RAW DATA –

--------------------

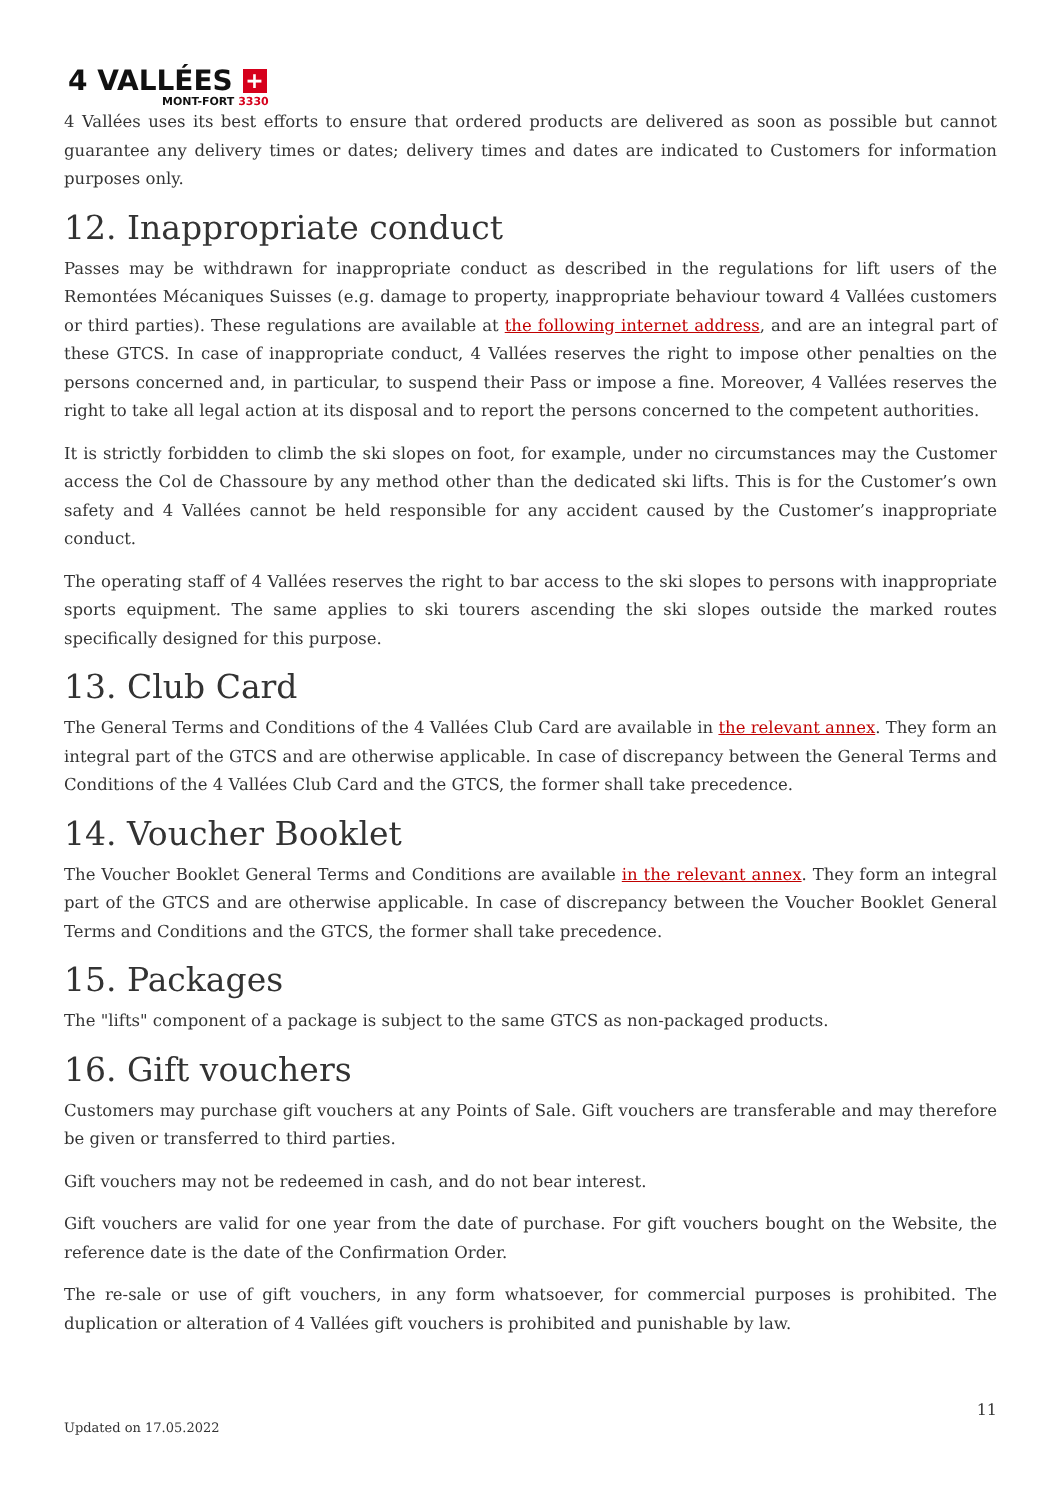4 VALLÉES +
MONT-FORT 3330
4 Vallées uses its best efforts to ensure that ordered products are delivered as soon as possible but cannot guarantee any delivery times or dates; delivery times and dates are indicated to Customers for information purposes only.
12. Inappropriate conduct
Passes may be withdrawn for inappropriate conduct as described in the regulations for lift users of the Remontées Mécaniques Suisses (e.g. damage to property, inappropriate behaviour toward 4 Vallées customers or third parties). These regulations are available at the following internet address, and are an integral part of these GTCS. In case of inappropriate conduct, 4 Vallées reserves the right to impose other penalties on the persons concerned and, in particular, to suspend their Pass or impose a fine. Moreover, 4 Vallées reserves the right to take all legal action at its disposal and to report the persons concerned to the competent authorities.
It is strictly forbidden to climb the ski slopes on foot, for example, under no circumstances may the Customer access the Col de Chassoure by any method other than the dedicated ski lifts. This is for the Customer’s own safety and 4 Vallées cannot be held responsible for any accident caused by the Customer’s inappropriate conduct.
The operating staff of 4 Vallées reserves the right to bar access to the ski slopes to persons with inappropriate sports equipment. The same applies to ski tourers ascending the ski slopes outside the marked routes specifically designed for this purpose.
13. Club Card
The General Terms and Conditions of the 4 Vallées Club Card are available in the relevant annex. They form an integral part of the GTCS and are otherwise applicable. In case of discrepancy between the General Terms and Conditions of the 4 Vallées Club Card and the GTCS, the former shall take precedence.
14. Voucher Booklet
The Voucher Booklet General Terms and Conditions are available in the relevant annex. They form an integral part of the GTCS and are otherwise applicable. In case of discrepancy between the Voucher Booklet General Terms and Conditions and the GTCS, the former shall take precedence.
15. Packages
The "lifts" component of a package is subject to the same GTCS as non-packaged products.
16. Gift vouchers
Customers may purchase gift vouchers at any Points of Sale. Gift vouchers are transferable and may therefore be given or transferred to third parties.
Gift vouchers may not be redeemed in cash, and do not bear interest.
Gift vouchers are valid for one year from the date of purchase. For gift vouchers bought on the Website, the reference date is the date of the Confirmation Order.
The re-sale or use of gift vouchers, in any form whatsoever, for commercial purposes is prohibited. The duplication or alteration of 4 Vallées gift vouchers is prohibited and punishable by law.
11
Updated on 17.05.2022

--------------------

Please set down exactly the lines running from the one with "as non-packaged products." to the last line of the entries above, both of them included, and no others.

FINISHED EXERCISE –
The "lifts" component of a package is subject to the same GTCS as non-packaged products.
16. Gift vouchers
Customers may purchase gift vouchers at any Points of Sale. Gift vouchers are transferable and may therefore be given or transferred to third parties.
Gift vouchers may not be redeemed in cash, and do not bear interest.
Gift vouchers are valid for one year from the date of purchase. For gift vouchers bought on the Website, the reference date is the date of the Confirmation Order.
The re-sale or use of gift vouchers, in any form whatsoever, for commercial purposes is prohibited. The duplication or alteration of 4 Vallées gift vouchers is prohibited and punishable by law.
11
Updated on 17.05.2022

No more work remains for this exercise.